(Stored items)
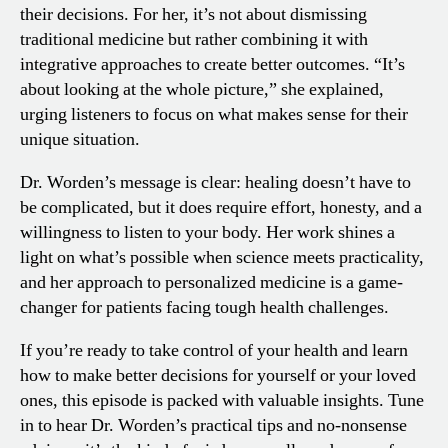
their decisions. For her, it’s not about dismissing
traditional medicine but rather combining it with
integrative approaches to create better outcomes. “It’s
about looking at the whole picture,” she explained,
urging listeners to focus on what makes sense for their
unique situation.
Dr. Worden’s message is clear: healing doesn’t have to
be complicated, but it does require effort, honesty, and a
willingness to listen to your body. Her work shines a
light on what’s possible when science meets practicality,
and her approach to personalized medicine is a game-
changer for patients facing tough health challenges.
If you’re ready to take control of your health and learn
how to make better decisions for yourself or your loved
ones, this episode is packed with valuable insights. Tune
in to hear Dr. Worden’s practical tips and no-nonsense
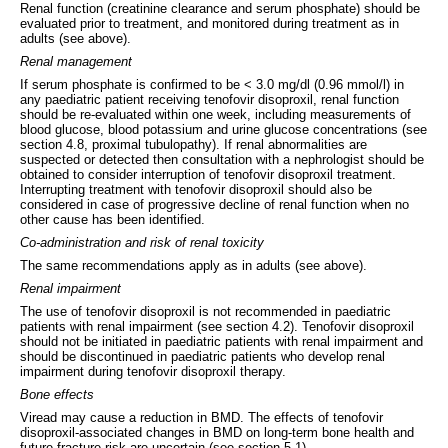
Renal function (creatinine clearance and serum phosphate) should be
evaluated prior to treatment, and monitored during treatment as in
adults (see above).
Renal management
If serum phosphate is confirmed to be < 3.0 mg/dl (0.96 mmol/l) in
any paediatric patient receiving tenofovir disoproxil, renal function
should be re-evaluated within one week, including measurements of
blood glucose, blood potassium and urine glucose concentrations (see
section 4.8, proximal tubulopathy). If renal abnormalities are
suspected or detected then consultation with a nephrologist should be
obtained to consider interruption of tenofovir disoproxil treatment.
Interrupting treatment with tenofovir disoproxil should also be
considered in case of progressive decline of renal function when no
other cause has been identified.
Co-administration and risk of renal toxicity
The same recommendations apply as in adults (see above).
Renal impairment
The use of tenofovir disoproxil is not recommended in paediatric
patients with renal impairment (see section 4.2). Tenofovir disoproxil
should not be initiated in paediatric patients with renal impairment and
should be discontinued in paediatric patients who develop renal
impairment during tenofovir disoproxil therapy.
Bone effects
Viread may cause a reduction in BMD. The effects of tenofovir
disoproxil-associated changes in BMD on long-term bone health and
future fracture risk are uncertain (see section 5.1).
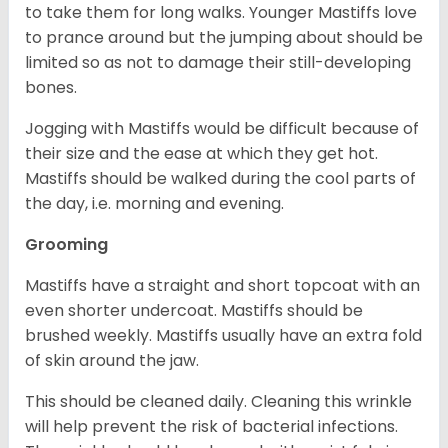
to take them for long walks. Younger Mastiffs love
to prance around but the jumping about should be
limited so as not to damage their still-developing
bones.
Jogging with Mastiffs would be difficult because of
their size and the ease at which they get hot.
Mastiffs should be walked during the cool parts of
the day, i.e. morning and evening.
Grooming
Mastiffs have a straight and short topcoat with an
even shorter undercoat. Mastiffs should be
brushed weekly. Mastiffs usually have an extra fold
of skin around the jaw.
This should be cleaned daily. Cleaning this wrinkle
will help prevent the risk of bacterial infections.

Activity: Using the records above, select and copy every line that has the word "Worden".

Task solution:
Dr. Worden’s message is clear: healing doesn’t have to
in to hear Dr. Worden’s practical tips and no-nonsense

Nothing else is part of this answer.